Now let $a_{1}\in X_{1}$ and $a_{2}\in X_{2}$. Define $\iota_{a_{1}}:X_{2}\rightarrow X$ and $\iota_{a_{2}}:X_{1}\rightarrow X$ by $\iota_{a_{2}}(x_{1})=(x_{1},a_{2})$ and $\iota_{a_{1}}(x_{2})=(a_{1},x_{2})$. We can verify that $\iota_{a_{1}}$ is $\mathcal{F}_{2}/\mathcal{F}$-measurable and $\iota_{a_{2}}$ is $\mathcal{F}_{1}/\mathcal{F}$-measurable. For example, note that $\pi_{1}\circ\iota_{a_{2}}(x_{1})=x_{1}$, i.e., $\pi_{1}\circ\iota_{a_{2}}=id_{X_{1}}$, the identity map on $X_{1}$, which is clearly $\mathcal{F}_{1}/\mathcal{F}_{1}$-measurable. $\pi_{2}\circ\iota_{a_{2}}:X_{1}\rightarrow X_{2}$ is the constant map $x_{1}\mapsto a_{2}$, which is also $\mathcal{F}_{1}/\mathcal{F}_{2}$-measurable. By the universial property of product $\sigma$-algebra, it follows that $\iota_{a_{2}}:X_{1}\rightarrow X$ is $\mathcal{F}_{1}/\mathcal{F}$-measurable. Similarly, $\iota_{a_{1}}:X_{2}\rightarrow X$ is $\mathcal{F}_{2}/\mathcal{F}$-measurable.

If $A\in\mathcal{F},$ then $\iota_{a_{1}}^{-1}(A)\in\mathcal{F}_{2}$ and $\iota_{a_{2}}^{-1}(A)\in\mathcal{F}_{1}$. However, by writing out $\iota_{a_{1}}^{-1}(A)$, we have $\iota_{a_{1}}^{-1}(A)=\{x_{2}\mid(a_{1},x_2)\in A\}$. Similarly, $\iota_{a_{2}}^{-1}(A)=\{x_{1}\mid(x_{1},a_{2})\in A\}$.

We are now ready to prove the converse $\Leftarrow:$ Suppose that $A\in\mathcal{F}\otimes\mathcal{B}$. Let $t>0$ be arbitrary.
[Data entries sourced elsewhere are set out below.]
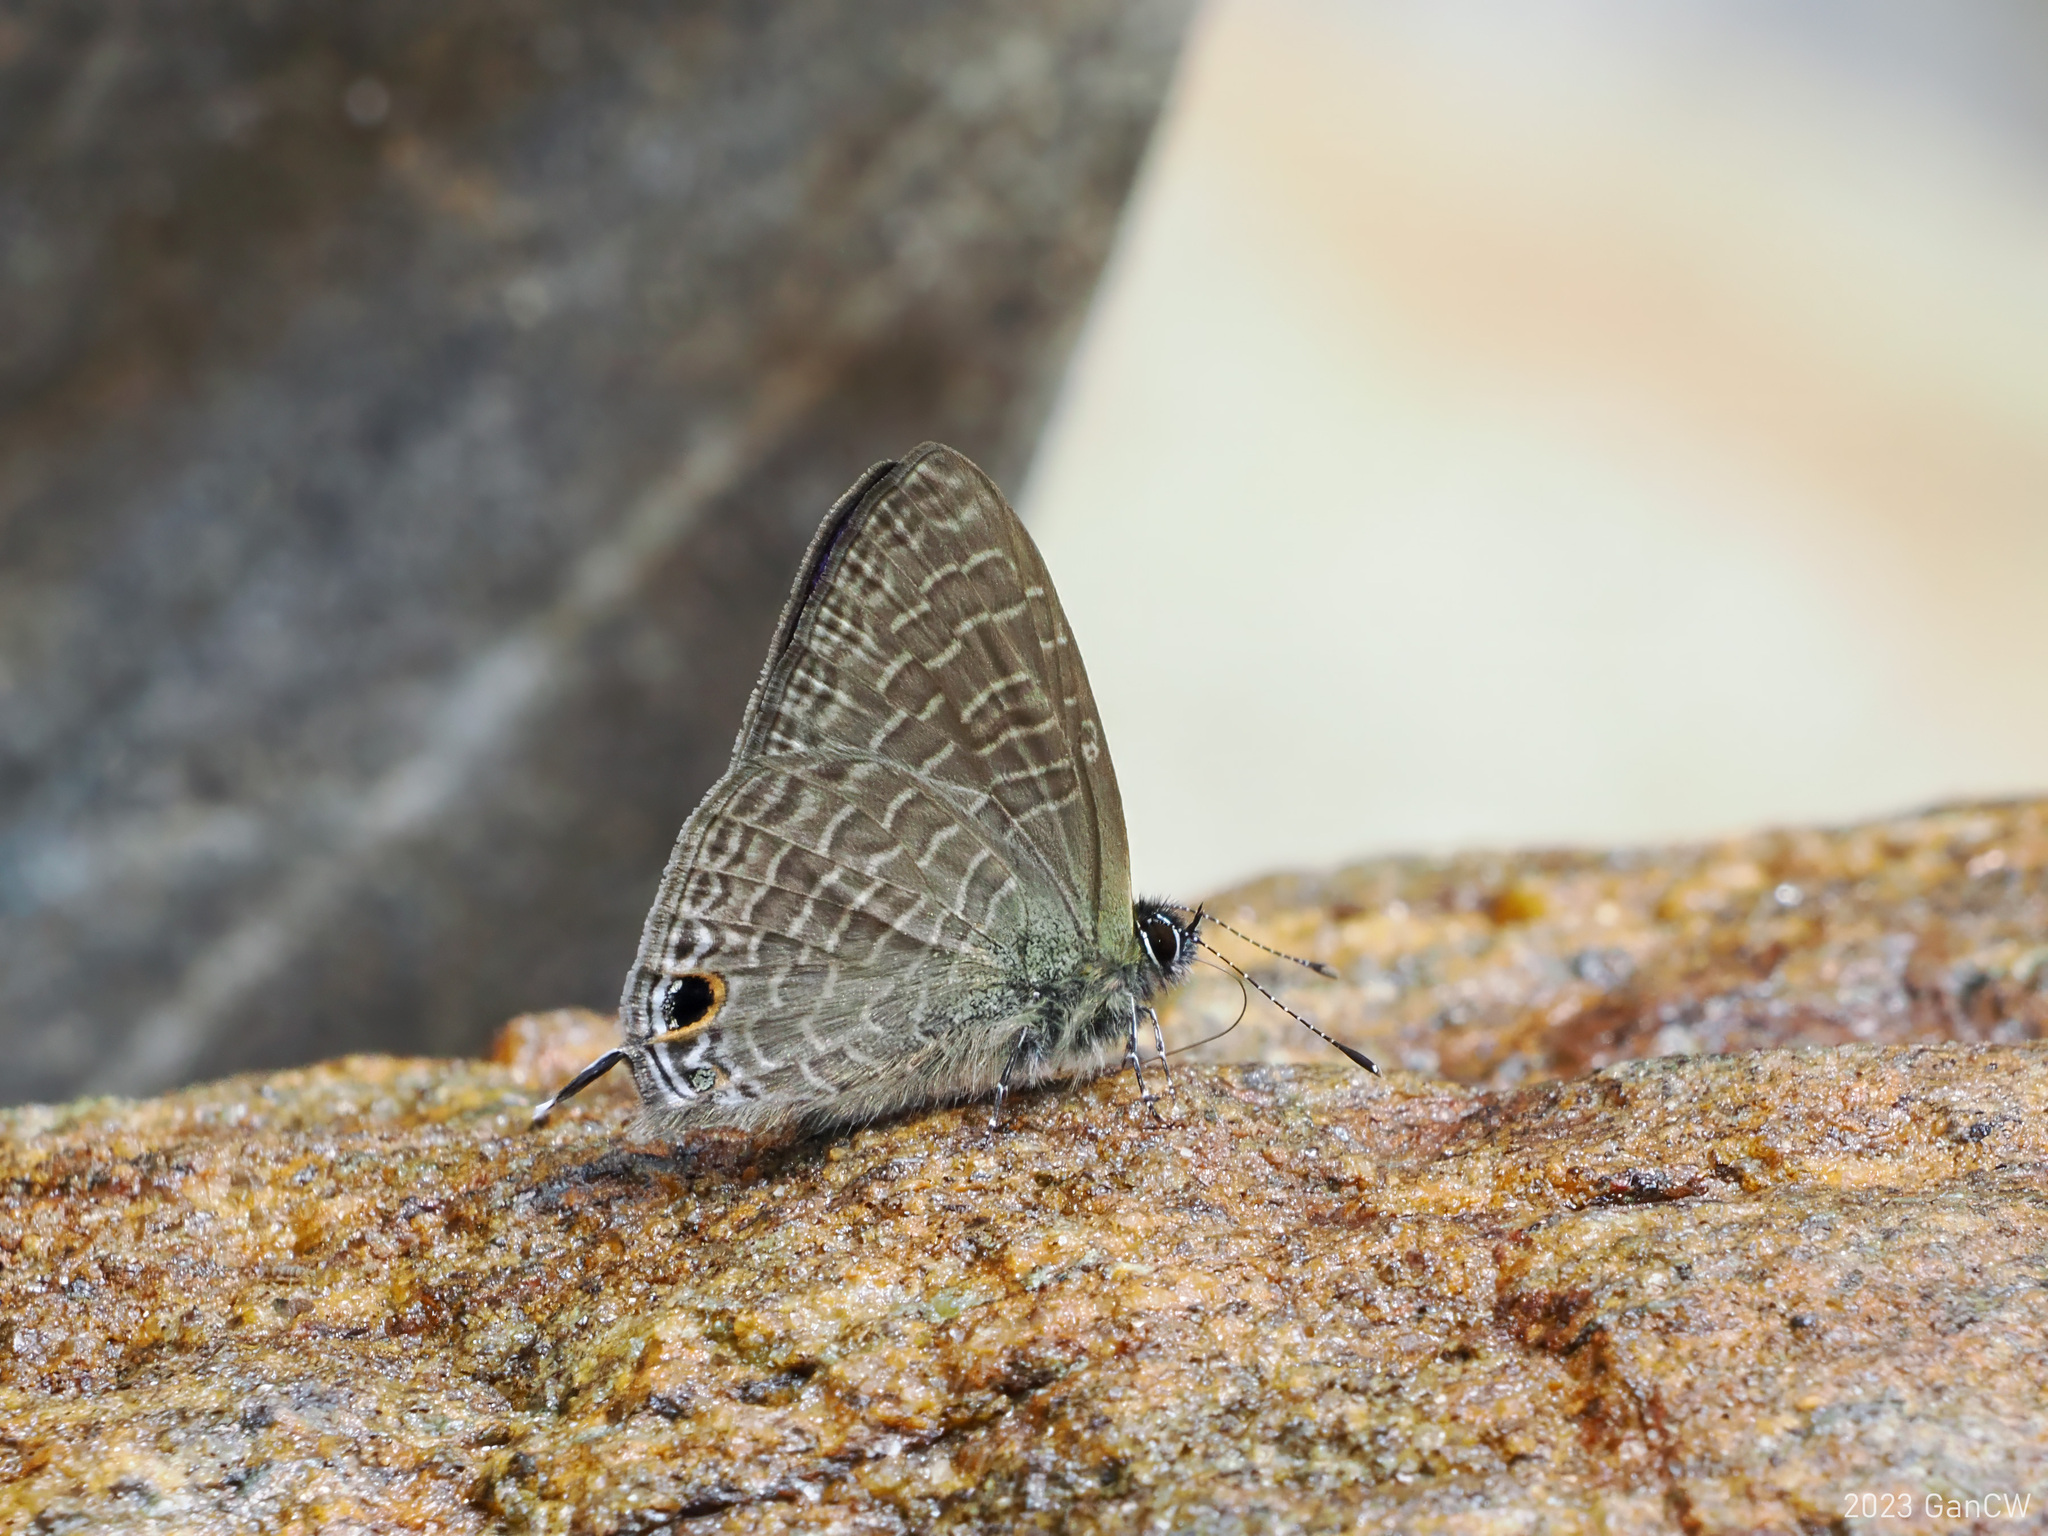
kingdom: Animalia
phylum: Arthropoda
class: Insecta
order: Lepidoptera
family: Lycaenidae
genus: Ionolyce
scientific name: Ionolyce helicon
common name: Pointed line blue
Define $\iota_{t}:\Omega\rightarrow\Omega\times\mathbb{R}$ by $\iota_{t}(\omega)=(\omega,t)$. By the above discussion, $\iota_{t}^{-1}(A)\in\mathcal{F}$. But \begin{eqnarray*} \iota_{t}^{-1}(A) & = & \{\omega\mid(\omega,t)\in A\}\\ & = & \{\omega\mid0<t<f(\omega)\}\\ & = & f^{-1}\left((t,\infty]\right). \end{eqnarray*} Moreover, $f^{-1}\left((0,\infty]\right)=\bigcup_{n=1}^{\infty}f^{-1}\left((\frac{1}{n},\infty]\right)\in\mathcal{F}$. Finally, if $t<0$, we have $f^{-1}\left((t,\infty]\right)=\Omega\in\mathcal{B}$ because $f$ is non-negative.